Development and Preliminary Application of a Colloidal-Gold Dual
Immunochromatography Strip for Detecting African Swine Fever Virus
Antibodies
Abstract
African swine fever (ASF) is an acute and highly contagious infectious
disease caused by the African swine fever virus (ASFV). Currently, there
is no vaccine against ASF worldwide, and no effective treatment measures
are available. For this reason, developing a simple, rapid, specific,
and sensitive serological detection method for ASFV antibodies is
crucial for the prevention and control of ASF. In this study, a 1:1
mixture of gold-labeled p30 and p72 probes was used as the gold-labeled
antigen. The p30 and p72 proteins and their monoclonal antibodies were
coated on a nitrocellulose membrane (NC) as a test (T) line and control
(C) line, respectively.
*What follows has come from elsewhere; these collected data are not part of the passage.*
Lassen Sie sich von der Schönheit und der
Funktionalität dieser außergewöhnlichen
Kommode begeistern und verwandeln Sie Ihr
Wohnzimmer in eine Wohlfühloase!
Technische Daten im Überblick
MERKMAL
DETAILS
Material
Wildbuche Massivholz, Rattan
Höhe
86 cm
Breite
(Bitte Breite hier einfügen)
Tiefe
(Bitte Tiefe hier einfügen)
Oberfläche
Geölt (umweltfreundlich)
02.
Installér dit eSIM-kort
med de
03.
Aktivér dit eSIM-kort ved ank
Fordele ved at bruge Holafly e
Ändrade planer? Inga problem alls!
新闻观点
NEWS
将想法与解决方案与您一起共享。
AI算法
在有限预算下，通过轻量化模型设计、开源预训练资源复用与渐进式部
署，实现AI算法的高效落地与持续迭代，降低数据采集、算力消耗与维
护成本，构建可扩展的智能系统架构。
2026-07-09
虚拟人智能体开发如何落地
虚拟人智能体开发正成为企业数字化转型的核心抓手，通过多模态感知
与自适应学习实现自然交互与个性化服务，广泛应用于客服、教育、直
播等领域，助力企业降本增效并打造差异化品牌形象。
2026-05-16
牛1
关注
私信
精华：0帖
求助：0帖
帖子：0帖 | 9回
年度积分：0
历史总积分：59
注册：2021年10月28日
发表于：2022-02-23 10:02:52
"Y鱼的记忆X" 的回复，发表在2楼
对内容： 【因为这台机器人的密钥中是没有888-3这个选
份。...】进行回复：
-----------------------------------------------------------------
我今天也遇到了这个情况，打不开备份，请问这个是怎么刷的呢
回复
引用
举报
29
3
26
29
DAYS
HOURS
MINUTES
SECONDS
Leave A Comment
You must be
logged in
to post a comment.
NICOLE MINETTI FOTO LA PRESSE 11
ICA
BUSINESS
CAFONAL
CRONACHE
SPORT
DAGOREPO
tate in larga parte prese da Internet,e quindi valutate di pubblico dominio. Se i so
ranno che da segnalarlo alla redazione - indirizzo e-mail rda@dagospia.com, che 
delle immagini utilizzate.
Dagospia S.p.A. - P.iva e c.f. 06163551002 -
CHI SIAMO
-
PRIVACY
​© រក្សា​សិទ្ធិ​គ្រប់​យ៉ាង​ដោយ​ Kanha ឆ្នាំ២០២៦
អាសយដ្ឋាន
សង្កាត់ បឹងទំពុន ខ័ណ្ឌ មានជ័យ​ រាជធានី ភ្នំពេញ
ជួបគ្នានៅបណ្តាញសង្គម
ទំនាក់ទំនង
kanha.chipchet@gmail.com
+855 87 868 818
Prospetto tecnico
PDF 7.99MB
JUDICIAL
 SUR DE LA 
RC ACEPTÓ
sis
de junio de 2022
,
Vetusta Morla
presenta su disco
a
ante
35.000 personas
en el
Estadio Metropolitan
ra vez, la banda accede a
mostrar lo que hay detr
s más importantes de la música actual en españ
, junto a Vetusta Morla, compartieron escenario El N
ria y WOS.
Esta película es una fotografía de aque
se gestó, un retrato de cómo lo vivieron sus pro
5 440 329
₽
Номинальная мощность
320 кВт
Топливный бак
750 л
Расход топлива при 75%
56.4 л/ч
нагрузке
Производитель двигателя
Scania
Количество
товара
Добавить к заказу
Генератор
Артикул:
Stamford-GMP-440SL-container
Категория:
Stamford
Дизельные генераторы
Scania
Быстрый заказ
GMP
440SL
A colloidal-gold dual immunochromatography strip
(ICS) for ASFV p30 and p72 protein antibodies was established. The
results showed that the colloidal-gold dual ICS could specifically
detect ASFV antibodies within 5–10 min. There was no cross-reaction
after testing healthy pig serum, porcine reproductive and respiratory
syndrome virus (PRRSV), foot-and-mouth disease type A virus (FMDV-A),
foot-and-mouth disease type O virus (FMDV-O), porcine circovirus type 2
(PCV-2), and swine fever (CSFV) positive sera. A positive result was
obtained only for the positive control, P1. The sensitivity of the test
strips was 1:256, which was equivalent to that of commercially available
ELISA kits. Their coincidence rate with the two commercial ASFV ELISA
antibody detection kits was higher than 98%. The test strips were
stably stored at 18–25 °C and 4 °C for 4 and 6 months, respectively.
The dual test strips prepared in this study had high sensitivity and
specificity and were characterized by rapid detection, simple operation,
and easy interpretation of results. Therefore, they are of great
significance to diagnose, prevent, and control African swine fever.